In her mother’s generation, wives stayed home, cooked, and cared for their families. It was assumed a wife would have children as soon as she married, and of course she was a virgin. She married for life and divorce was not really an option.

Betsy, by the time she was 13, rebelled against every word her mother spoke. She wanted a career; she was not even sure she would marry, and if she did it might not be to a nice Jewish man.

Betsy did marry outside her religion to a nice Catholic man, making her mother wonder if she should even attend the ceremony. 

Now years later, Betsy is a successful editor and a partner at her own literary agency. She has a daughter Roz loves dearly. However, whenever Betsy sees her mother, Roz still makes some comment about how she is not dressed properly or how she should use only cold water when running the disposal. Once when Betsy is giving a party her mother shows up unannounced to polish her silver.

When Betsy finds her mother and her daughter working together, she loses it. The only thing she remembers is her mother leaving the house still in her apron and deciding that very minute that she, Betsy, needed to see a new therapist.
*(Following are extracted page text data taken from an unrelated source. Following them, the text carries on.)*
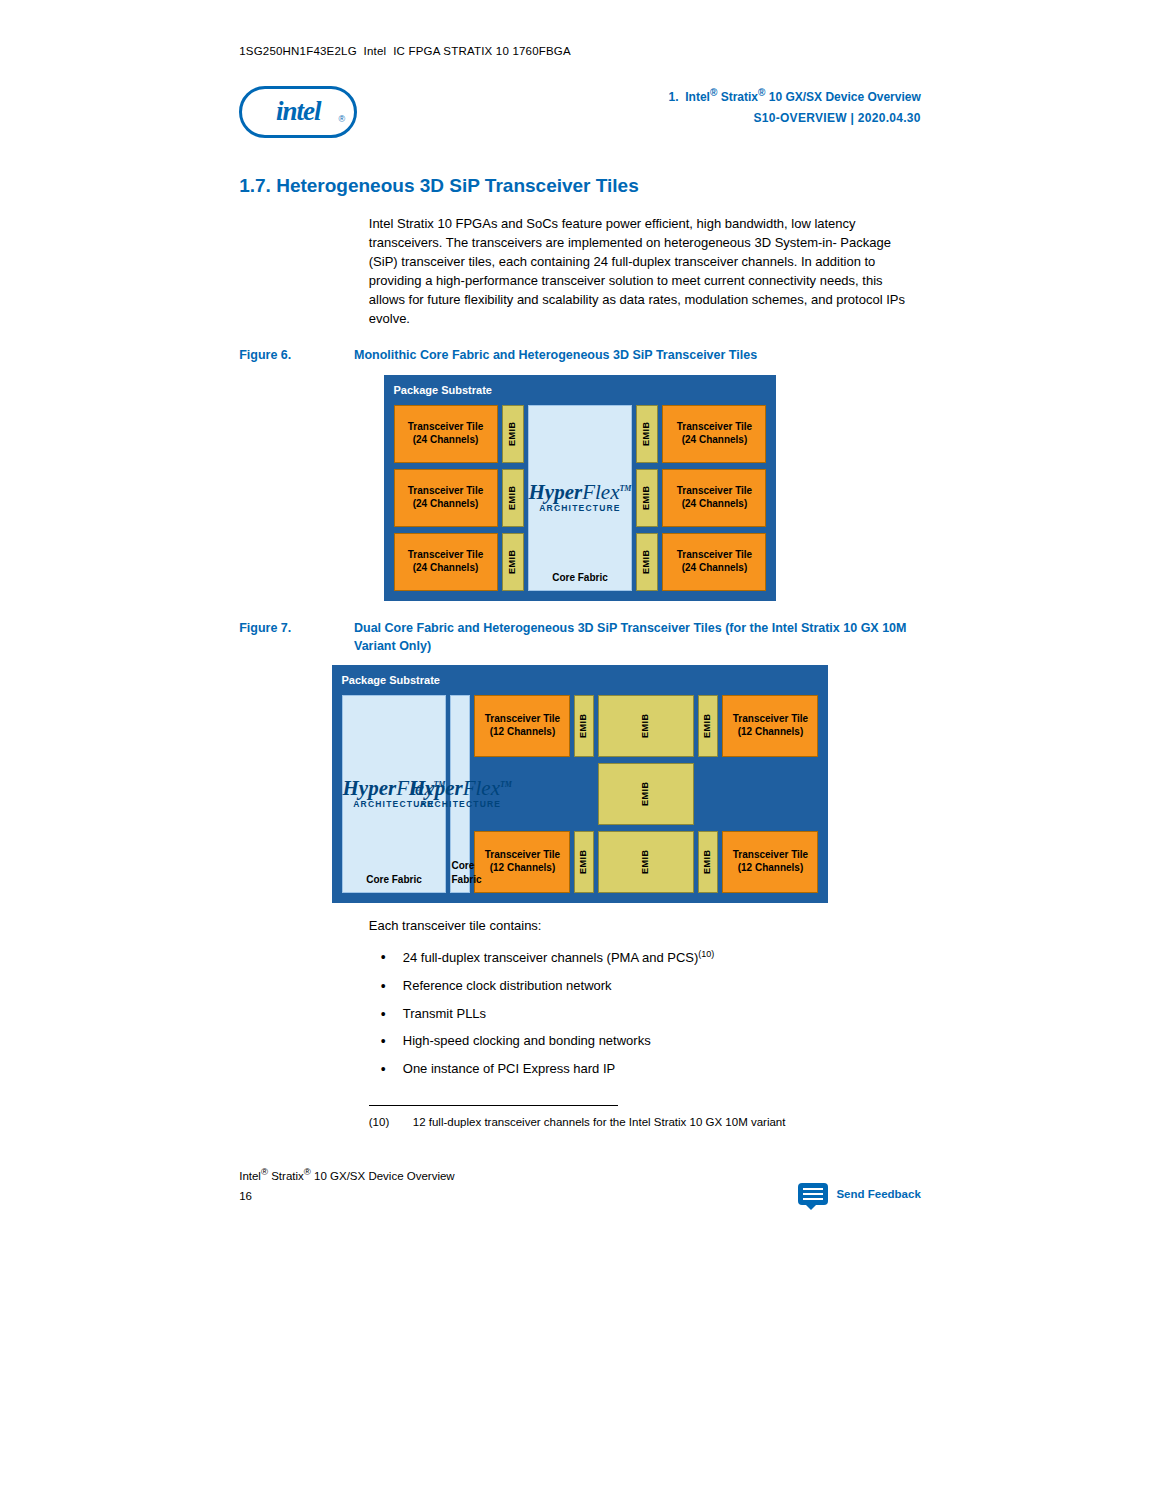1SG250HN1F43E2LG Intel IC FPGA STRATIX 10 1760FBGA
intel®
1. Intel® Stratix® 10 GX/SX Device Overview
S10-OVERVIEW | 2020.04.30
1.7. Heterogeneous 3D SiP Transceiver Tiles
Intel Stratix 10 FPGAs and SoCs feature power efficient, high bandwidth, low latency transceivers. The transceivers are implemented on heterogeneous 3D System-in- Package (SiP) transceiver tiles, each containing 24 full-duplex transceiver channels. In addition to providing a high-performance transceiver solution to meet current connectivity needs, this allows for future flexibility and scalability as data rates, modulation schemes, and protocol IPs evolve.
Figure 6.
Monolithic Core Fabric and Heterogeneous 3D SiP Transceiver Tiles
Package Substrate
Transceiver Tile(24 Channels)
EMIB
HyperFlexTM
ARCHITECTURE
Core Fabric
EMIB
Transceiver Tile(24 Channels)
Transceiver Tile(24 Channels)
EMIB
EMIB
Transceiver Tile(24 Channels)
Transceiver Tile(24 Channels)
EMIB
EMIB
Transceiver Tile(24 Channels)
Figure 7.
Dual Core Fabric and Heterogeneous 3D SiP Transceiver Tiles (for the Intel Stratix 10 GX 10M Variant Only)
Package Substrate
Transceiver Tile(12 Channels)
EMIB
HyperFlexTM
ARCHITECTURE
Core Fabric
EMIB
HyperFlexTM
ARCHITECTURE
Core Fabric
EMIB
Transceiver Tile(12 Channels)
EMIB
Transceiver Tile(12 Channels)
EMIB
EMIB
EMIB
Transceiver Tile(12 Channels)
Each transceiver tile contains:
24 full-duplex transceiver channels (PMA and PCS)(10)
Reference clock distribution network
Transmit PLLs
High-speed clocking and bonding networks
One instance of PCI Express hard IP
(10)
12 full-duplex transceiver channels for the Intel Stratix 10 GX 10M variant
Intel® Stratix® 10 GX/SX Device Overview
16
Send Feedback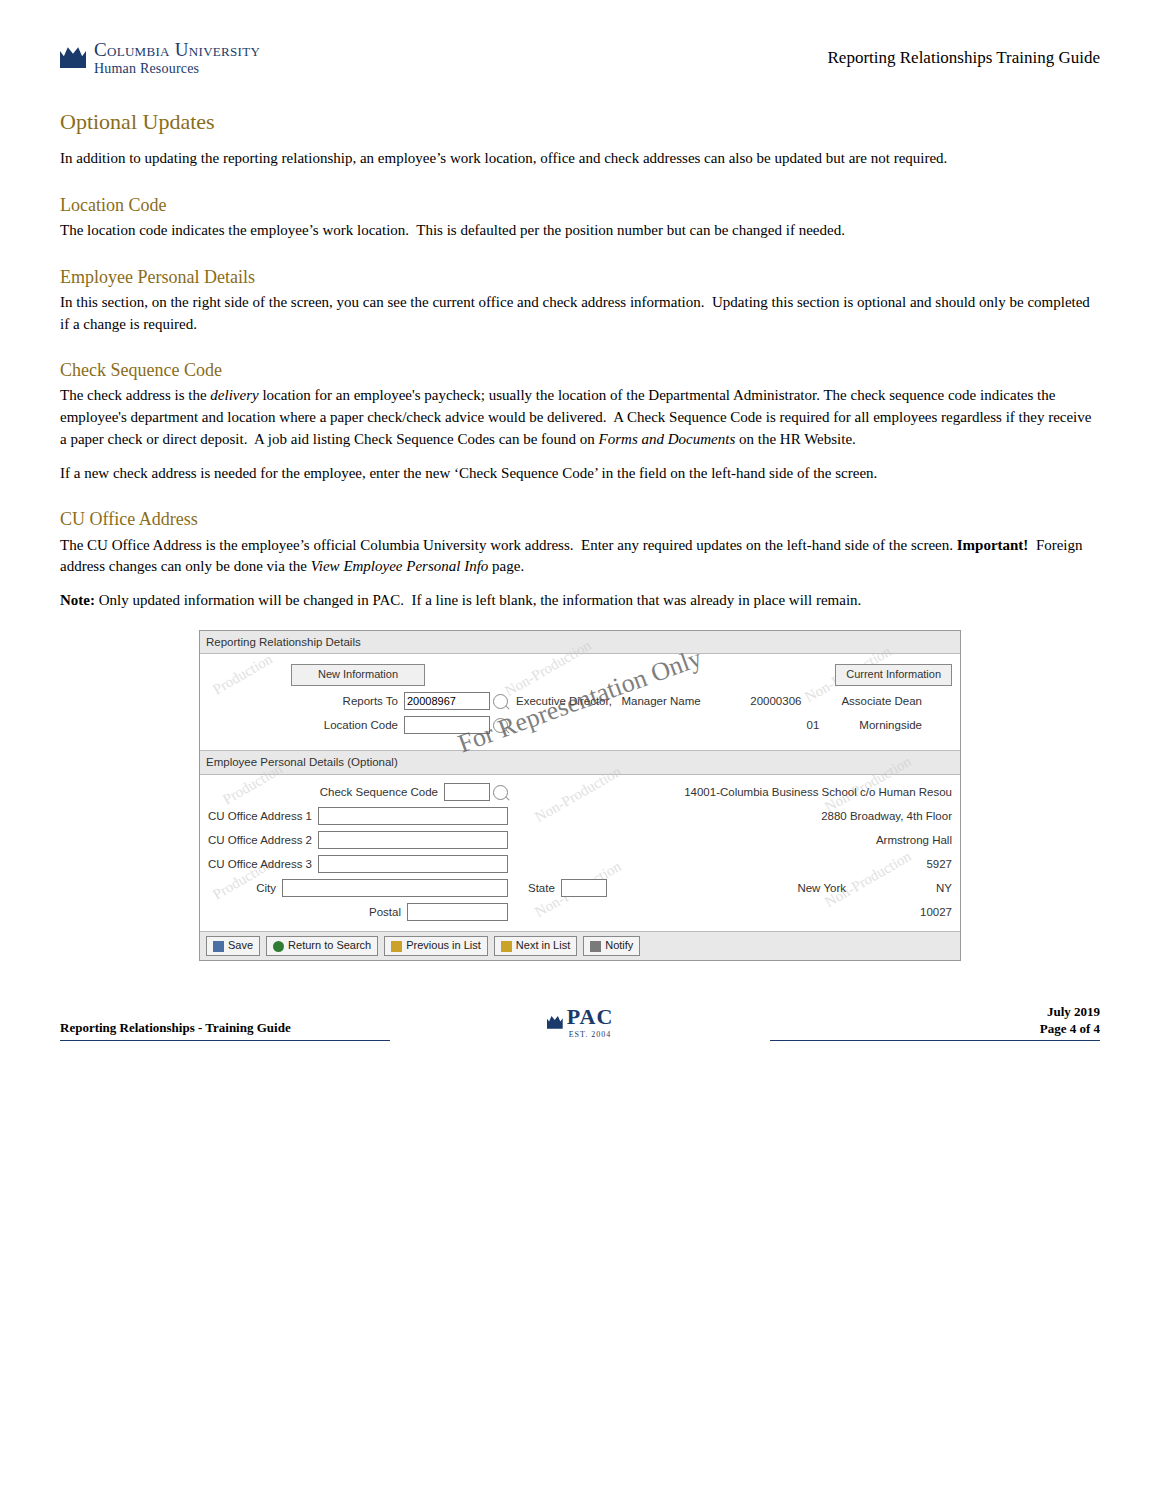Columbia University
Human Resources
Reporting Relationships Training Guide
Optional Updates
In addition to updating the reporting relationship, an employee’s work location, office and check addresses can also be updated but are not required.
Location Code
The location code indicates the employee’s work location. This is defaulted per the position number but can be changed if needed.
Employee Personal Details
In this section, on the right side of the screen, you can see the current office and check address information. Updating this section is optional and should only be completed if a change is required.
Check Sequence Code
The check address is the delivery location for an employee's paycheck; usually the location of the Departmental Administrator. The check sequence code indicates the employee's department and location where a paper check/check advice would be delivered. A Check Sequence Code is required for all employees regardless if they receive a paper check or direct deposit. A job aid listing Check Sequence Codes can be found on Forms and Documents on the HR Website.
If a new check address is needed for the employee, enter the new ‘Check Sequence Code’ in the field on the left-hand side of the screen.
CU Office Address
The CU Office Address is the employee’s official Columbia University work address. Enter any required updates on the left-hand side of the screen. Important! Foreign address changes can only be done via the View Employee Personal Info page.
Note: Only updated information will be changed in PAC. If a line is left blank, the information that was already in place will remain.
Reporting Relationship Details
Production
Non-Production
Non-Production
Production
Non-Production
Non-Production
Production
Non-Production
Non-Production
For Representation Only
New Information
Current Information
Reports To 20008967
Executive Director, Manager Name
20000306 Associate Dean
Location Code
01 Morningside
Employee Personal Details (Optional)
Check Sequence Code
14001-Columbia Business School c/o Human Resou
CU Office Address 1
2880 Broadway, 4th Floor
CU Office Address 2
Armstrong Hall
CU Office Address 3
5927
City
State
New York NY
Postal
10027
Save Return to Search Previous in List Next in List Notify
Reporting Relationships - Training Guide
PAC
EST. 2004
July 2019
Page 4 of 4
Betsy relocates from Manhattan to New Haven and is now only 12 1/2 minutes away from her mother. She decides she will never be a good mother herself if she does not make peace with Roz.

She remembers as a child her mother playing bridge every Monday with the same women. The Bridge Ladies have been together forever. In fact, for the last 50 years they have played bridge together on Monday afternoons. Betsy sets out to interview each of the five women including Roz, Bea, Bette, Rhoda, and Jackie, and, in the process, begins to understand their generation. The author sat in on her mother’s bridge club for nearly three years.

Then Betsy becomes enamored of the game itself and decides to take lessons. Bridge is a complicated game. It requires attention and memory skills. It brings people together. It has held the Bridge Ladies together for half a century.

 And yet, Betsy discovers, the young generations of today play almost no bridge. Betsy writes, “She saw something her generation lacked; Facebook was great, but it wouldn’t deliver a pot roast.”

Betsy Lerner captures their essence and their personalities over the 50 years that the author’s mother’s bridge club has been together.